Skimmed over it as well. Using the phrase Identity politics is antithetical to anarchist ideology imho. All I've read after is just explanation. This may work in a very narrow american individualist spectrum but social anarchists dont care if youre black, gay, etc. You deserve equal rights and opportunity, period. Anarchism isnt called libertarian socialism for no reason. Feel free to read the Anarchist faq.

That said, it is no secret that companies and the state are assimilating anarchist and other ideas for themselves and poorly. But the way this is framed has written right wing uboat all over it.

[-] whydudothatdrcrane@lemmy.ml 1 points 1 week ago

It reminds me something Noam Chomsky said in an interview. The media are designed so the principles of the system never gets questioned. The so called liberal media, which Trumpists nowadays consider as "radical left", are just the most left extreme of an extremely right-wing landscape, which is entirely manufactured. In other words, criticizing exploitation is left out of the discussion completely. "Identity politics" and "equal opportunity" is the only way the media will discuss about minorities, because it perpetuates the myth of individual merit and achievement. Collective oppression and collective action are deliberately outside the public discourse, because it challenges the cornerstone of system justification. This is the long and short of it. If you go back to the roots of racism, you will find exploitation. If you go back to the roots of sexism, you will find exploitation. When too many people in legal studies look too deep into this type of thing, it is time to move the window further right: they then crack down on academia.

[-] haui_lemmy@lemmy.giftedmc.com 1 points 1 week ago

I agree on all points.

This doesnt affect my stance that in this situation (non-anarchist, exploitative), we desperately need to counter all discrimination. Of course the goal is to take away the means of exploitation but people need to survive until then and have time to think instead of being bullied into conformism.

[-] whydudothatdrcrane@lemmy.ml 1 points 1 week ago

Of course, this goes without saying. People fight for prisoners' conditions right here and now in the belly of capitalism. People support improvement of working conditions and compensation right here and now.

This is in fact in the heart of anarchosyndicalism. I don't remember when it was the last time I heard that "I do not support X (worker unions, incarcerated rights, homeless people, etc) because they are reformist, and X's (workers', prisoners', homeless people's) problems will automatically vanish when we reclaim the means of production".

This is like the quickest way to lose your friends in the anarchist movement. But replace those terms with "women/black/gay/trans" rights and the same incredibly void argument suddenly gains traction lmao. Then there are the edge cases, like trans people are more likely to be unemployed, homeless, and/or incarcerated.

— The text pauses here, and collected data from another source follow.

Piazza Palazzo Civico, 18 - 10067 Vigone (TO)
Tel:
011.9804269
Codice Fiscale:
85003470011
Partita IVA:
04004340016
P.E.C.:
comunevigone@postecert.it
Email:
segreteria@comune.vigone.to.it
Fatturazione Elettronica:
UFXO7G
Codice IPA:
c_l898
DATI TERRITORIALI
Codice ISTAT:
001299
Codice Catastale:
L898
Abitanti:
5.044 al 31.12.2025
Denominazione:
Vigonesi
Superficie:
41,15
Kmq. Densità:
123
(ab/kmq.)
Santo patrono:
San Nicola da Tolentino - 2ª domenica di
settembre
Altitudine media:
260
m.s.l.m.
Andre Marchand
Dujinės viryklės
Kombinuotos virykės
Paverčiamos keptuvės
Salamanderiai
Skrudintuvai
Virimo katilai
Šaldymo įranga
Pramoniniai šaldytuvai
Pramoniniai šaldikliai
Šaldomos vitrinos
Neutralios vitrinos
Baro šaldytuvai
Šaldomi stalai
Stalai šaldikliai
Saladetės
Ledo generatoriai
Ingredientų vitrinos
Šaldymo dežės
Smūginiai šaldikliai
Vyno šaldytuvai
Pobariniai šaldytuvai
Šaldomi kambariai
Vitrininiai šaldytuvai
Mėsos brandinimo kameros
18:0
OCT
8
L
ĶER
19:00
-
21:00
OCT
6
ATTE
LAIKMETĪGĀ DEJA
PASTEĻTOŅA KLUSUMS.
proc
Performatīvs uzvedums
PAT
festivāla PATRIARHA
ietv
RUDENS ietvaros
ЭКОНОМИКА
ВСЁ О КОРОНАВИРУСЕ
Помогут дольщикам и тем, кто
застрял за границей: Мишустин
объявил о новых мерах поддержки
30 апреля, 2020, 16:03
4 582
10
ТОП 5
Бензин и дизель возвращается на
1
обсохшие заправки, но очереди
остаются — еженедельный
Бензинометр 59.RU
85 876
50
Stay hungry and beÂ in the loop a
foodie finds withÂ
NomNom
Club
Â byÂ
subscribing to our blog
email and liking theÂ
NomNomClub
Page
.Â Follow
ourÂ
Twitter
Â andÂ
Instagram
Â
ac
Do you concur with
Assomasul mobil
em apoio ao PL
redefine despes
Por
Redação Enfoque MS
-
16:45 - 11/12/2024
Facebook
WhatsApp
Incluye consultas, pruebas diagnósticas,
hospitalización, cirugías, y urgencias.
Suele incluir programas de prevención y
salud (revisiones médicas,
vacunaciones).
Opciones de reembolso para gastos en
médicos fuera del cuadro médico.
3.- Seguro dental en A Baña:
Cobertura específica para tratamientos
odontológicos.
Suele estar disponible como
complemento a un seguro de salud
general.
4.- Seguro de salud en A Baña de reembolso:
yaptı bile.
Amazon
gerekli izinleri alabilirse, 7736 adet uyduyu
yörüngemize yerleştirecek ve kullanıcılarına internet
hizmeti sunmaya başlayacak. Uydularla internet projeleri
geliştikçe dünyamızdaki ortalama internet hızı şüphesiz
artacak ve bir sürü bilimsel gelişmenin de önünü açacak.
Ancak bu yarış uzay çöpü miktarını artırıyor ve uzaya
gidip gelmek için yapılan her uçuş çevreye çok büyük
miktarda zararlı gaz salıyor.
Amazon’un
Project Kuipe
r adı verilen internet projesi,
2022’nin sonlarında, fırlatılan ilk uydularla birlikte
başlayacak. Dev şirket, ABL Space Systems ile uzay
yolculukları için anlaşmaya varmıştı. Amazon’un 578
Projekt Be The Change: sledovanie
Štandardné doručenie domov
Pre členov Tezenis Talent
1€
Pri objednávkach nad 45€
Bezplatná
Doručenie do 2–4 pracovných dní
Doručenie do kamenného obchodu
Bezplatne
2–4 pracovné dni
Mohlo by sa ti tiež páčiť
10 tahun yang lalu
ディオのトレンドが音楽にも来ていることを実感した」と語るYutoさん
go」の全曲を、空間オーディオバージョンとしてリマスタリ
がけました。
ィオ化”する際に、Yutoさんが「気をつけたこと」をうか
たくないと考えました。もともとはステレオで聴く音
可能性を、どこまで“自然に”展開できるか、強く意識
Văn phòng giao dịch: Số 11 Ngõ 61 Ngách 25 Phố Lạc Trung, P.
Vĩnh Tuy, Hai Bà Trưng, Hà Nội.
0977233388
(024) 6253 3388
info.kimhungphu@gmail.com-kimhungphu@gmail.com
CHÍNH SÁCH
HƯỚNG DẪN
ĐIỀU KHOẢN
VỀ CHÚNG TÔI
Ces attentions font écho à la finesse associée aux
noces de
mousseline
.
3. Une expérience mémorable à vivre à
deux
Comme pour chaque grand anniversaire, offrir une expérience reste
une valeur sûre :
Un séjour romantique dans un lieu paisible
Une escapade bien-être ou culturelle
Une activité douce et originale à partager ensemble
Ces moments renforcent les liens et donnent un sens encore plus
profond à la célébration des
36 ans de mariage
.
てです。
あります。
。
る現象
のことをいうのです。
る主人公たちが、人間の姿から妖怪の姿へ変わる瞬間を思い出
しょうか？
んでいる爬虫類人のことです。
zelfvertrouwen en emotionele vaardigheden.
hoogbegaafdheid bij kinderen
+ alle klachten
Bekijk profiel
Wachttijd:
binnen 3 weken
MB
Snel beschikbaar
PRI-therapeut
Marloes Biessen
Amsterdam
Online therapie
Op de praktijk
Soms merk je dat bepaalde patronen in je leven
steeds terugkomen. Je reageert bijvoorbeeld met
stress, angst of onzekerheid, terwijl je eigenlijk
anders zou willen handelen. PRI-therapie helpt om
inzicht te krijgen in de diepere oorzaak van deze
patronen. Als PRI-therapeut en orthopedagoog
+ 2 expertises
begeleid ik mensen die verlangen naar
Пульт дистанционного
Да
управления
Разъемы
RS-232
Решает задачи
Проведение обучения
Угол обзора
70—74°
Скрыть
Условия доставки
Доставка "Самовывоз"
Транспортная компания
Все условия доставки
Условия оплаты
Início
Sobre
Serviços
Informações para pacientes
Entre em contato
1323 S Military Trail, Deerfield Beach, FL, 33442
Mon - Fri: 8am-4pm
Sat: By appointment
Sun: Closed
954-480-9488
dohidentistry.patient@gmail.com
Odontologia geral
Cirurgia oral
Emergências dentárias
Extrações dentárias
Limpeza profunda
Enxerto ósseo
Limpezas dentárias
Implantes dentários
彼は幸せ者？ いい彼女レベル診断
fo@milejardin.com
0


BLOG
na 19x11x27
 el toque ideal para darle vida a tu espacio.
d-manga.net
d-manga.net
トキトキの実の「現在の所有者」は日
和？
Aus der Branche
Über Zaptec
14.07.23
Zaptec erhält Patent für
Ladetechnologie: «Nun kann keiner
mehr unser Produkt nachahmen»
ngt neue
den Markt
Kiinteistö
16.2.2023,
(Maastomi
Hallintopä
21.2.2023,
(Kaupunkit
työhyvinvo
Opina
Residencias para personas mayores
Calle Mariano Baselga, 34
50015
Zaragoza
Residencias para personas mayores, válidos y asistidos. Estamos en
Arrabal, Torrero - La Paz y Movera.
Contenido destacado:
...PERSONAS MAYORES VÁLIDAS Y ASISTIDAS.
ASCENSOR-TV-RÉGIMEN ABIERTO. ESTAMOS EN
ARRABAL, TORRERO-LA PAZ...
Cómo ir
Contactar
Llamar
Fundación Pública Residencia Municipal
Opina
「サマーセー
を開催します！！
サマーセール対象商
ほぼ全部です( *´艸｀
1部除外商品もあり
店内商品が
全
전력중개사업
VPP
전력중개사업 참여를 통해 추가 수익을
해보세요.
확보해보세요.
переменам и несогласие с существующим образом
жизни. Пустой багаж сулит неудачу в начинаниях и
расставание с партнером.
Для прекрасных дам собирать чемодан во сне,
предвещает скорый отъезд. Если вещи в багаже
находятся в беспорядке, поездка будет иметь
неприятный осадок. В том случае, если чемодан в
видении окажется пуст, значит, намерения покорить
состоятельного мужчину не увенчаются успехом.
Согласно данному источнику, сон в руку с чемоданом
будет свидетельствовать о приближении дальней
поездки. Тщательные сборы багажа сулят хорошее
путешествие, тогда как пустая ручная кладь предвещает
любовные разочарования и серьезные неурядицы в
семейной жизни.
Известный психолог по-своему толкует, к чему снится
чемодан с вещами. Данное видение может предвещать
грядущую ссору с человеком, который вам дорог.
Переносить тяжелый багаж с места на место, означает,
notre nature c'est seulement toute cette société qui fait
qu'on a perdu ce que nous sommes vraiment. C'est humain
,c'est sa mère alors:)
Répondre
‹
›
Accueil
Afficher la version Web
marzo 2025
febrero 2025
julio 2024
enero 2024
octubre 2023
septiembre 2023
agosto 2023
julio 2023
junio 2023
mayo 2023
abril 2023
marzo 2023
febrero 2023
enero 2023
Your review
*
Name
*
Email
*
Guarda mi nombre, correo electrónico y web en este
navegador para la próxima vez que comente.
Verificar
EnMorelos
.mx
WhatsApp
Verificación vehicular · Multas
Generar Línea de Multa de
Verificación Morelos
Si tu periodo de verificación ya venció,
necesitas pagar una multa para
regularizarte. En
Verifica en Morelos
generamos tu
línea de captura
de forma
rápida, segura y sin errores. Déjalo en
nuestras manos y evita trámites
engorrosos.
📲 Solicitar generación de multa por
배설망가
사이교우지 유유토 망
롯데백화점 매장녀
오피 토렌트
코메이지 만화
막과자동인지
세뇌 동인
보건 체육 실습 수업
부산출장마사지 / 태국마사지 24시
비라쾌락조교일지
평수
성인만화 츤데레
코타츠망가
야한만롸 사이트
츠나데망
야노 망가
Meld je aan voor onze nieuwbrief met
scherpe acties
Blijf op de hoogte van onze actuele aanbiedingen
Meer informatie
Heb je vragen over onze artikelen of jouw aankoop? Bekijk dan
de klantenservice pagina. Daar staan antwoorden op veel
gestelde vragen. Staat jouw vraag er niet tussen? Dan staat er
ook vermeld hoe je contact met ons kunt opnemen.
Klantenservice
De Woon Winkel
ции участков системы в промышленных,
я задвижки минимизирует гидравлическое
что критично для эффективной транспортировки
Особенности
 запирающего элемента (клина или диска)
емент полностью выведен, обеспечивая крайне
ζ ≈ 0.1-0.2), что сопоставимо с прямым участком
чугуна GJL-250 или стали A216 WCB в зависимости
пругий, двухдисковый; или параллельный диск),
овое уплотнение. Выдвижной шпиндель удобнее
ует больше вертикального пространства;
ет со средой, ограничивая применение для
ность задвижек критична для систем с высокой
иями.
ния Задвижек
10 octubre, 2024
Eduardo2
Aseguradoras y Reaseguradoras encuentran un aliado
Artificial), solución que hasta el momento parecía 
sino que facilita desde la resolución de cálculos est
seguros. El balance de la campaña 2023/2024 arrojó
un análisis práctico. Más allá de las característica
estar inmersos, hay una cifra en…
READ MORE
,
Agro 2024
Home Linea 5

So this is outright hypocrisy, because if you frame the question as "anarchist support for prisoners" they go "yay!", but if you frame it "anarchist support for trans women" some go "meh". Well assholes, a trans woman is more likely to become a prisoner, and at that she is more likely to get stripped of her humanity and dignity. So, although there are so many other problems scourging the anarchist movement, I believe in the 21st century an intersectional analysis is essential, an analysis according to which being multiply classed into oppressed groups has a cumulative effect, that can lead to extreme marginalization and even loss of health, and life.

Compared to that even the unskilled blue collar worker of the "ethnic majority" (as per the linked articles terminology) can be seen as privileged, in other words let's make sure that all human beings can have at least the standard of living that they can be exploited for their manual labor, before we say that all issues are labor versus capital dialectics.

And that having been said, better not get started on American exceptionalism and privilege extending to trans issues as well. There are trans people in Africa, Middle East, South America, and everywhere else, where the stakes are life or death, not whether you get hormones before or after puberty. There are so many people who will just say "this is just so fucked up, there is no point in discussing it, say, about trans rights in Egypt, for instance".

All these headlines we read about the christian nationalist crackdown on trans rights have a silent part that reads "in America". There have been tragic crackdowns on trans people in other places and even the trans-focused media won't write much about.

Don't get me wrong folks. The intersectional analysis is essential to include feminist, POC, Indigenous, and LGBTQIA+ voices into anarchism and unionism. But it also has to be internationalist, and have less of a First World constitutional democracies bias. This fits in well with an internationalist humanist understanding of anarchism, that sees human dignity as inalienable, regardless of national borders. At least this is the version of anarchism I grew up with.